For the first time in its relatively short history, Salmonfest will not proceed with three days of fish, love and music.
Organizers announced the cancellation of the 2020 festival, scheduled for the first weekend in August, on the Salmonfest Facebook page on Sunday. Next year’s festival, which Salmonfest Director Jim Stearns said he’s confident will go ahead as planned, will mark the event’s 10th anniversary.
The annual music festival and environmental advocacy event is the latest Alaska casualty of the global coronavirus pandemic. Even with restrictions lifted on businesses and some other sectors of the economy, large events still represent a big question mark. Asked last week whether large gatherings will be allowed going forward, Gov. Mike Dunleavy said his administration is still discussing that.
“We’re going to have to figure out a way to make that work,” Dunleavy said on May 19. “… We’re having those discussions.
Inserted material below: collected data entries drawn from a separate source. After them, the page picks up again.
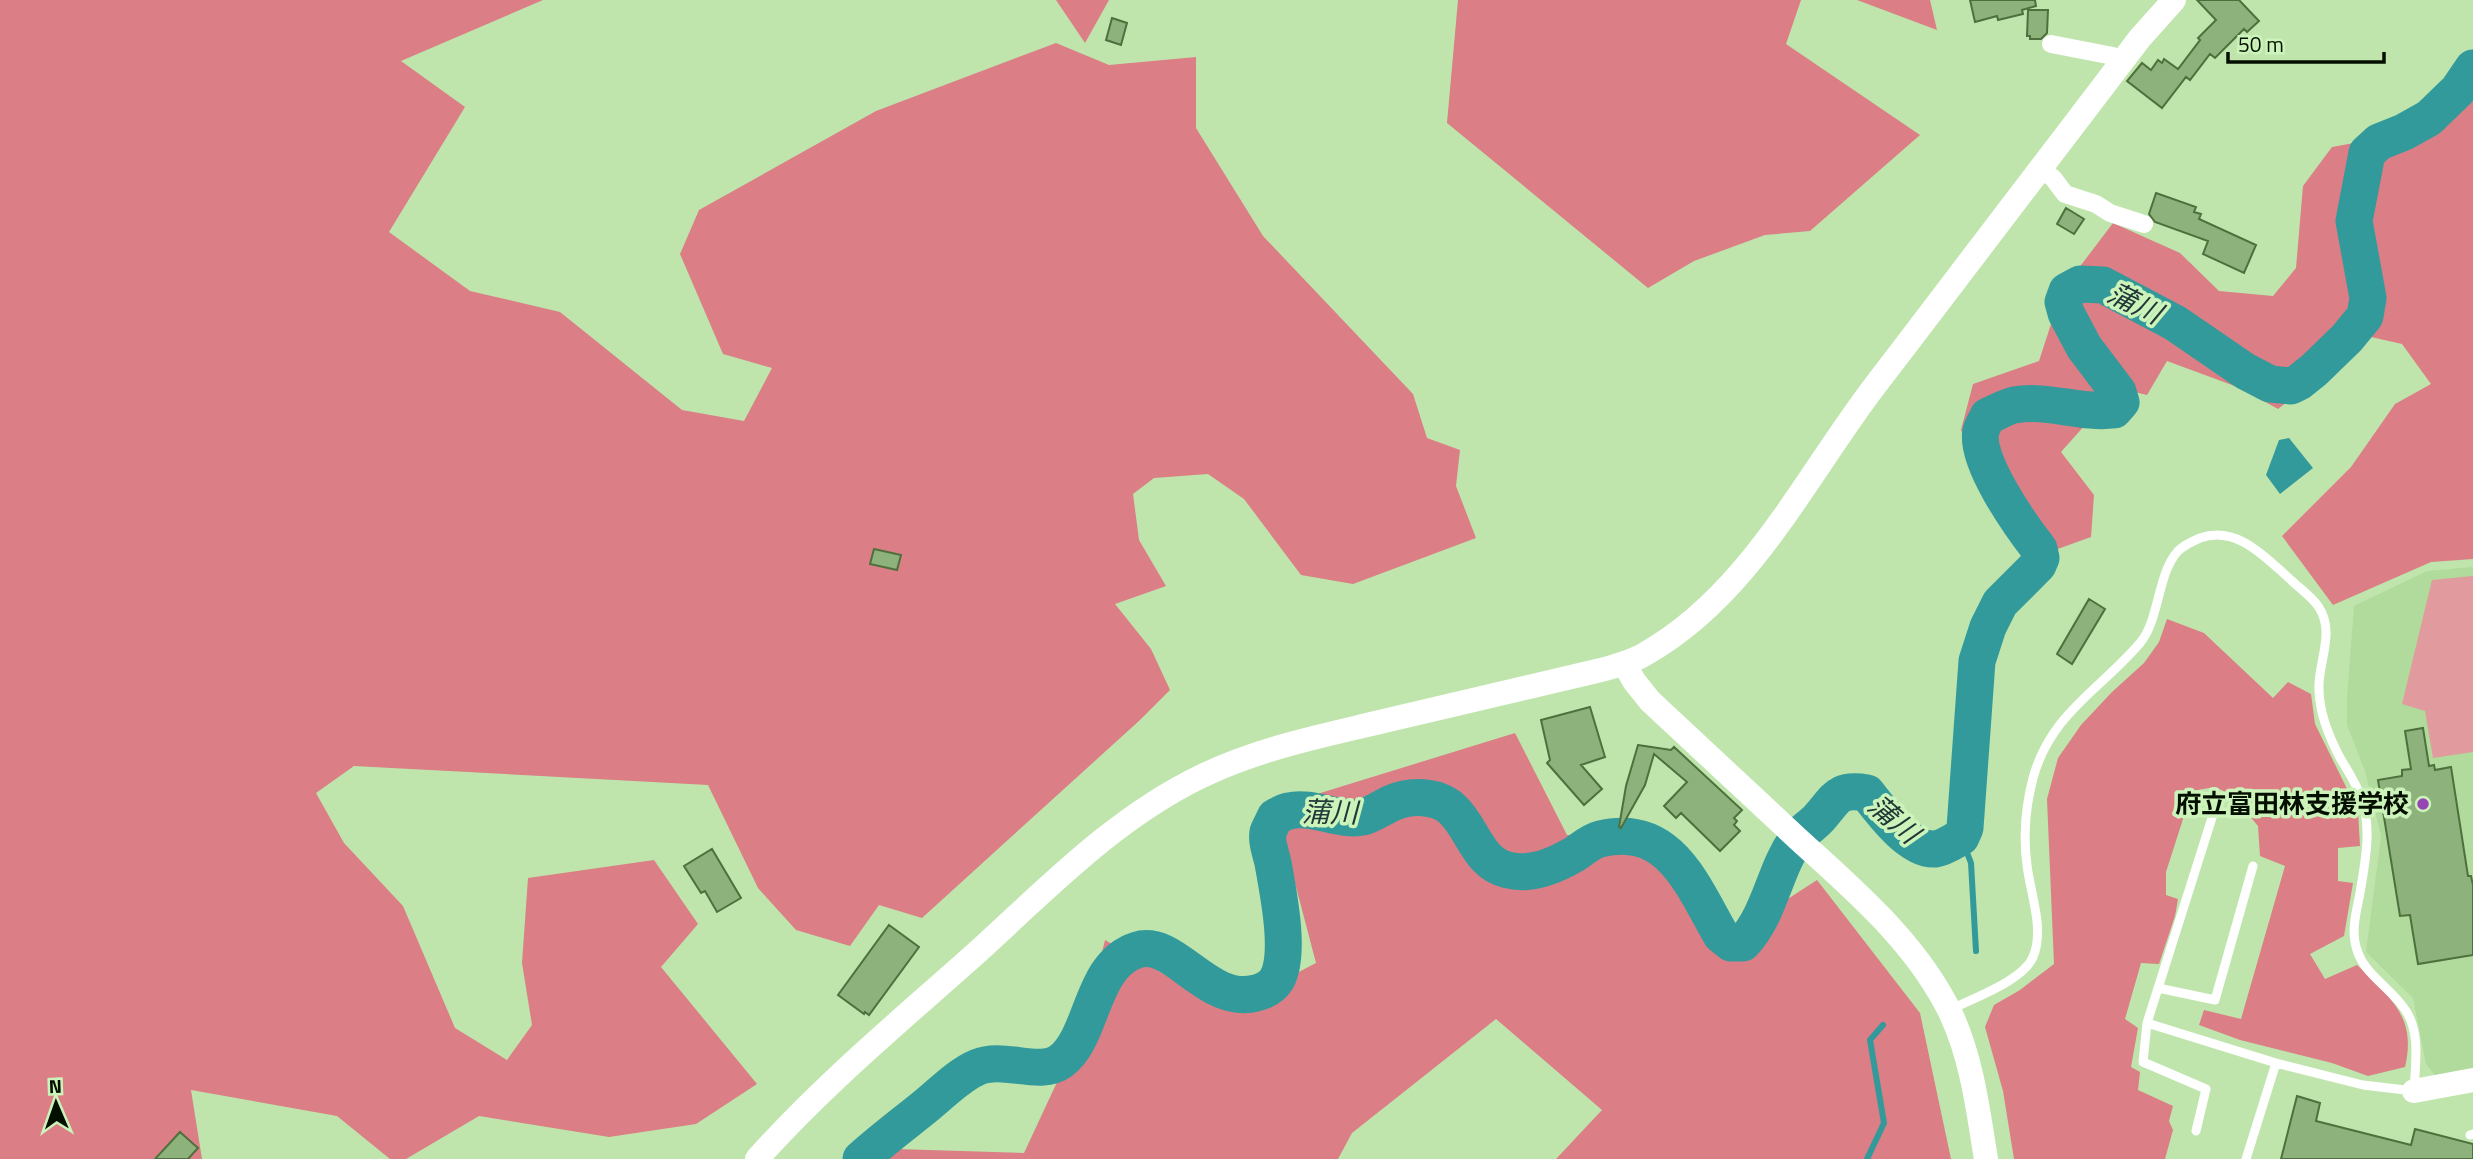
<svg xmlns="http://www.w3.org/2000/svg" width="2473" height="1159" font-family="'Titillium Web','Noto Sans JP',sans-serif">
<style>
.built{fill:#b0db9c}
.green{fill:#e19a9d}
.forest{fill:#db7e85}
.water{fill:#339a9b}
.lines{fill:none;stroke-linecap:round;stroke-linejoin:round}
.stream{stroke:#339a9b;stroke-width:6}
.river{stroke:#339a9b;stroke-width:37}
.building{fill:#8db27c;stroke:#4e703d;stroke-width:2}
.lane{stroke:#fff;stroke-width:9}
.street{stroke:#fff;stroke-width:18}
.secondary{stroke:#fff;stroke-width:24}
.poi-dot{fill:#9645b4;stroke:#ccf3ba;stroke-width:2.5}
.labels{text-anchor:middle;stroke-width:7;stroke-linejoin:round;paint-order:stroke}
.poi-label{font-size:26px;font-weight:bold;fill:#040f00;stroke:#ccf3ba;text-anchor:end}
.water-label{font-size:28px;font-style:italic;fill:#213838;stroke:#ccf3ba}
</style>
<rect width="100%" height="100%" fill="#bfe5ad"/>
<path class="built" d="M2473 567V1073L2438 1079 2426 1064 2413 998 2366 952 2381 836 2365 771 2347 725V699L2354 606 2427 571Z"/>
<path class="green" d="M2473 576V752L2433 758 2425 711 2402 704 2432 580Z"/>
<path class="forest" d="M0 0H543L401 61 465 107 389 232 470 291 560 312 682 410 744 421 772 368 723 354 680 254 699 210 876 111 1056 43 1109 65 1196 57V128L1263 236 1413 394 1427 438 1460 450 1456 486 1476 538 1353 584 1301 575 1244 499 1208 474 1154 478 1133 494 1139 540 1166 586 1115 604 1151 649 1170 690 1140 720 922 918 879 905 850 946 796 930 758 888 708 785 354 766 316 793 344 843 403 906 455 1028 507 1060 532 1025 522 963 528 878 654 860 698 924 661 967 757 1084 696 1124 609 1137 479 1116 406 1159H390L337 1116 191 1090 202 1159H0Z
M1056 0H1109L1085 43Z
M1458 0H1801L1786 44 1920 135 1810 231 1765 235 1694 261 1648 288 1447 123Z
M1857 0H1930L1937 30Z
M2473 49V559L2431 562 2333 605 2282 536 2351 467 2395 404 2431 384 2402 344 2371 337 2278 409 2240 388 2167 361 2147 395 2118 388 2061 452 2094 495 2091 537 2027 560 1980 476 1961 430 1973 384 2039 361 2052 321 2072 277 2113 223 2180 253 2219 291 2273 296 2296 268 2303 186 2332 147 2398 135Z
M2167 619 2204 633 2273 698 2288 682 2311 694 2315 724 2358 811 2360 846 2338 848V881L2353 883 2344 936 2310 954 2325 979 2357 965C2390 998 2417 1016 2405 1067L2368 1076 2332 1063 2240 1040 2199 1025 2204 1010 2241 1019 2285 866 2260 856 2258 826 2232 795 2215 787 2192 791 2166 872V895L2178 899 2175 916 2159 964 2141 963 2125 1019 2138 1028 2131 1067 2140 1072 2138 1090 2173 1106 2169 1121 2173 1130 2165 1159H2014L2003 1091 1985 1027 1994 1005 2020 990 2054 964 2047 799 2058 758 2081 725 2112 692 2144 663 2159 642Z
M1515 733 1567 835 1639 833 1738 931 1817 880 1920 1013 1951 1159H1556L1602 1110 1496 1019 1352 1133 1338 1159H887L896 1149 1024 1153 1085 1022 1105 940 1226 1010 1316 963 1275 807Z"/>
<path class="water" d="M2289 438 2313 468 2280 494 2266 475 2279 440Z"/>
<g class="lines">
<path class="stream" d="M1961 837 1971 863 1976 951
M1867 1159 1884 1123 1870 1040 1883 1025"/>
<path class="river" d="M861 1159C882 1140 905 1123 927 1105 943 1092 959 1075 978 1067 1004 1056 1040 1077 1061 1061 1094 1036 1090 965 1137 950 1175 938 1207 1006 1256 993 1265 991 1272 987 1277 979 1291 953 1278 892 1273 863 1271 854 1266 841 1268 832 1270 827 1273 822 1275 817 1279 815 1284 812 1289 811 1313 805 1339 822 1363 817 1373 814 1383 807 1392 803 1410 795 1437 795 1452 809 1473 828 1477 863 1508 870 1530 876 1554 866 1573 855 1581 850 1591 841 1600 839 1670 822 1692 885 1721 935L1731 943H1743C1771 913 1774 869 1798 837 1804 830 1813 825 1819 818 1837 798 1837 788 1867 793 1881 811 1910 851 1935 849 1944 848 1954 841 1961 837L1965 828 1977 661 1988 627 2000 603 2038 565 2041 558 2039 549C2021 526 1974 460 1981 431 1982 426 1986 421 1988 416 1996 413 2005 407 2014 405 2048 399 2081 414 2114 410L2121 402 2118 392 2084 347 2066 313 2063 302 2067 291 2080 284 2103 285 2175 323 2245 371 2270 384 2291 386 2299 382 2314 370 2347 338 2365 316 2368 298 2354 221 2367 153 2379 142 2404 132 2429 118 2458 90 2473 68"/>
</g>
<path class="building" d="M1970 0H2035L2036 6 2022 10 2023 14 1998 20 1997 16 1975 22Z
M2197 0H2239L2259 21 2247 32 2244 29 2215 58 2210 54 2190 80 2186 77 2162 108 2127 81 2142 63 2151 70 2158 60 2162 63 2164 59 2178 69 2200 40 2198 38 2216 20Z
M2028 10H2048L2047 33 2041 39H2030V36H2027Z
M1112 18 1127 23 1121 45 1106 40Z
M2156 193 2196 207 2194 212 2201 214 2199 219 2256 245 2244 273 2203 254 2208 241 2155 222 2149 214Z
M2066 208 2084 219 2074 234 2057 224Z
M874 549 901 555 897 570 870 564Z
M2089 599 2105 609 2072 664 2057 654Z
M1590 707 1605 757 1581 765 1602 789 1584 805 1547 763 1550 760 1541 720Z
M2423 728 2429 766 2434 765 2435 770 2451 767 2468 876H2471L2473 885V955L2418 964 2410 915 2400 916 2378 780 2402 776V770L2411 769 2405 731Z
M1638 745 1671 750 1674 747 1742 810 1734 818 1737 821 1734 825 1740 831 1720 851 1681 813 1676 818 1664 806 1687 782 1654 754 1645 785 1621 828 1619 827 1626 786Z
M712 849 741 898 717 912 705 891 701 893 684 866Z
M889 925 919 947 869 1015 865 1012 864 1014 838 995Z
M2297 1096 2320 1103 2316 1121 2411 1145 2415 1129 2473 1144V1159H2281Z
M180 1132 198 1148 188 1159H155Z"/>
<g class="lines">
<path class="lane" d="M2158 988 2215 1000 2253 866
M1950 1010C1973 998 2023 981 2033 957 2045 929 2030 893 2027 865 2023 836 2026 805 2033 778 2051 713 2100 690 2140 643 2160 619 2157 574 2178 551 2183 546 2193 541 2200 538 2237 525 2265 557 2291 580 2299 588 2311 596 2318 606 2335 630 2320 658 2319 684 2318 710 2328 734 2339 756 2347 770 2357 784 2362 800 2372 830 2365 862 2360 893 2357 909 2352 926 2355 942 2360 974 2391 986 2406 1011 2421 1034 2415 1065 2414 1091L2363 1085 2276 1063 2147 1023 2217 802
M2147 1023 2143 1062 2206 1089 2196 1131
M2470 1135 2473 1134
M2246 1159 2276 1063"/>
<path class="street" d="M2051 44 2113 56 2122 62
M2040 169 2053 178 2065 194 2096 204 2110 213 2144 224"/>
<path class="secondary" d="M1624 663 1634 681 1650 701C1699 747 1749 793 1798 839 1855 891 1917 943 1951 1014 1972 1059 1978 1110 1986 1159
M2414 1091 2473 1080
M757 1159C823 1085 900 1021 973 956 1045 891 1114 818 1202 776 1260 748 1322 736 1384 721 1456 704 1529 687 1601 670 1616 666 1632 662 1645 654 1751 594 1806 475 1877 383 1965 268 2052 152 2140 38L2174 0"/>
</g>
<circle class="poi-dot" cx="2423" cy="804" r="7"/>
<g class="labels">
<g class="poi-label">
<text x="2409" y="813">府立富田林支援学校</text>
</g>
<g class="water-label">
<text transform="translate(2135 303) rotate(26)" y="10">蒲川</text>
<text transform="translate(1330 812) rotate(1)" y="10">蒲川</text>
<text transform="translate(1894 819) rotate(41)" y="10">蒲川</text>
</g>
</g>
<g transform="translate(56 1103) rotate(358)" stroke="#ccf3ba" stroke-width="5" paint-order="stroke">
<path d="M0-5L12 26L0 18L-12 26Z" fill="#040f00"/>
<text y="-10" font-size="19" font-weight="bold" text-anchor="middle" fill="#040f00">N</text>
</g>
<path d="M2228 52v10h156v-10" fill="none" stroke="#040f00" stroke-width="3.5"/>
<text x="2238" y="52" font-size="21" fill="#040f00" stroke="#ccf3ba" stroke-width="5" paint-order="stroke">50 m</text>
</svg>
We’re working with the folks who are putting those large gatherings on.”
Salmonfest’s cancellation follows the same announcement recently by the Alaska State Fair in Palmer. Stearns said Salmonfest organizers came to the decision after getting feedback from locals who said they would not be comfortable attending this year.
“There was just too much anxiety around the whole thing,” he said.
The logistics of holding the annual festival, which floods the small fishing community of Ninilchik with music lovers from all over the state, would have been challenging, Stearns said. The festival organizers had been considering an attendance limit for the Kenai Peninsula Fairgrounds in Ninilchik where the festival is held, as well as other controls, but Stearns said it would have been complicated, and still risky.
“I think that putting on a large festival is probably one of the most challenging things you could do in that context,” he said.
Trying to hold the festival at the same level as years past would have been politically risky and risky in terms of health safety, Stearns said.
“I have a mixed feeling about it,” he said of canceling the festival. “We’ve got to balance opening up our state with being careful.”
Anyone who already bought tickets to Salmonfest will be given a refund, or offered the option of carrying over their ticket to the 2021 event, Stearns said. Organizers are also sending out a survey to their email list asking for feedback on whether people would feel comfortable attending a smaller event, and when they might feel comfortable doing so.
Potential plans for a very scaled down event later this fall are still in the preliminary stages. It would be nothing like Salmonfest and would not be advertised under that name, Stearns said.
Those behind the festival “have no intention of going anywhere, of course,” Stearns said. Work will continue through this summer on an additional 40 acres of campground space, he said, as much as resources allow.
While Stearns has not gotten confirmation from every band slated to perform at this year’s festival, he said it looks like most of the musical talent will return for the same lineup in 2021. The festival will work to find replacements for any bands that do not return, Stearns said.
Stearns said the organizers behind Salmonfest had been prepared to meet some kind of disaster at some point, but they had figured on it being an earthquake, a volcano eruption, a fire or some other typical Alaska emergency.
“Nobody could have ever anticipated this,” he said of the coronavirus pandemic.
Still, Stearns said he thinks the festival is in a good position to help rebuild part of the music industry when large gatherings are safe again.
“We really appreciate everybody’s support and understanding about this whole thing,” he said.